• Action item
Copy the text of the listing below line for line, keeping every character unchanged, and omit the pictures from your copy.

Dataset entries
▬▬▬
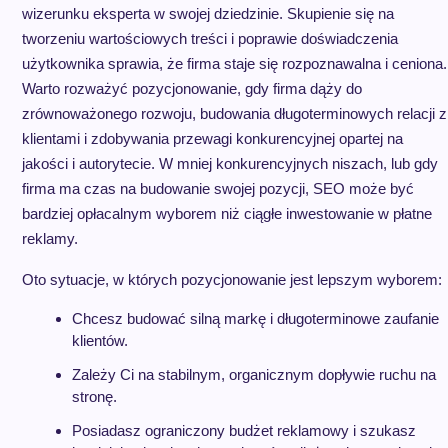
wizerunku eksperta w swojej dziedzinie. Skupienie się na
tworzeniu wartościowych treści i poprawie doświadczenia
użytkownika sprawia, że firma staje się rozpoznawalna i ceniona.
Warto rozważyć pozycjonowanie, gdy firma dąży do
zrównoważonego rozwoju, budowania długoterminowych relacji z
klientami i zdobywania przewagi konkurencyjnej opartej na
jakości i autorytecie. W mniej konkurencyjnych niszach, lub gdy
firma ma czas na budowanie swojej pozycji, SEO może być
bardziej opłacalnym wyborem niż ciągłe inwestowanie w płatne
reklamy.
Oto sytuacje, w których pozycjonowanie jest lepszym wyborem:
Chcesz budować silną markę i długoterminowe zaufanie
klientów.
Zależy Ci na stabilnym, organicznym dopływie ruchu na
stronę.
Posiadasz ograniczony budżet reklamowy i szukasz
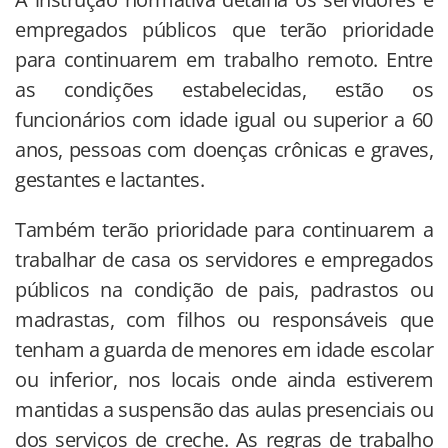
empregados públicos que terão prioridade
para continuarem em trabalho remoto. Entre
as condições estabelecidas, estão os
funcionários com idade igual ou superior a 60
anos, pessoas com doenças crônicas e graves,
gestantes e lactantes.
Também terão prioridade para continuarem a
trabalhar de casa os servidores e empregados
públicos na condição de pais, padrastos ou
madrastas, com filhos ou responsáveis que
tenham a guarda de menores em idade escolar
ou inferior, nos locais onde ainda estiverem
mantidas a suspensão das aulas presenciais ou
dos serviços de creche. As regras de trabalho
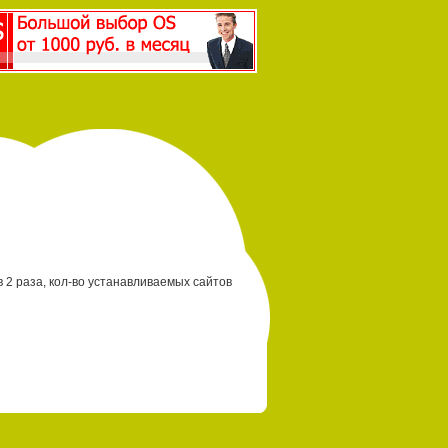
 в 2 раза, кол-во устанавливаемых сайтов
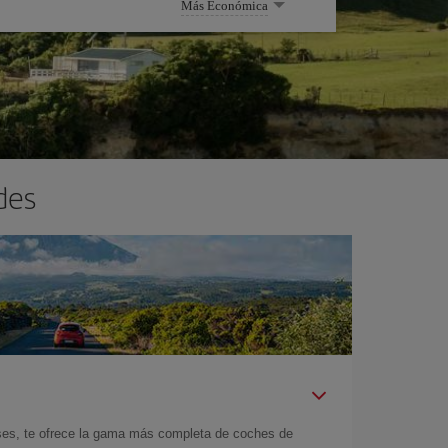
Más Económica
des
íses, te ofrece la gama más completa de coches de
▬▬▬
• Response for this exercise
wizerunku eksperta w swojej dziedzinie. Skupienie się na
tworzeniu wartościowych treści i poprawie doświadczenia
użytkownika sprawia, że firma staje się rozpoznawalna i ceniona.
Warto rozważyć pozycjonowanie, gdy firma dąży do
zrównoważonego rozwoju, budowania długoterminowych relacji z
klientami i zdobywania przewagi konkurencyjnej opartej na
jakości i autorytecie. W mniej konkurencyjnych niszach, lub gdy
firma ma czas na budowanie swojej pozycji, SEO może być
bardziej opłacalnym wyborem niż ciągłe inwestowanie w płatne
reklamy.
Oto sytuacje, w których pozycjonowanie jest lepszym wyborem:
Chcesz budować silną markę i długoterminowe zaufanie
klientów.
Zależy Ci na stabilnym, organicznym dopływie ruchu na
stronę.
Posiadasz ograniczony budżet reklamowy i szukasz
empregados públicos que terão prioridade
para continuarem em trabalho remoto. Entre
as condições estabelecidas, estão os
funcionários com idade igual ou superior a 60
anos, pessoas com doenças crônicas e graves,
gestantes e lactantes.
Também terão prioridade para continuarem a
trabalhar de casa os servidores e empregados
públicos na condição de pais, padrastos ou
madrastas, com filhos ou responsáveis que
tenham a guarda de menores em idade escolar
ou inferior, nos locais onde ainda estiverem
mantidas a suspensão das aulas presenciais ou
dos serviços de creche. As regras de trabalho
 в 2 раза, кол-во устанавливаемых сайтов
Más Económica
des
íses, te ofrece la gama más completa de coches de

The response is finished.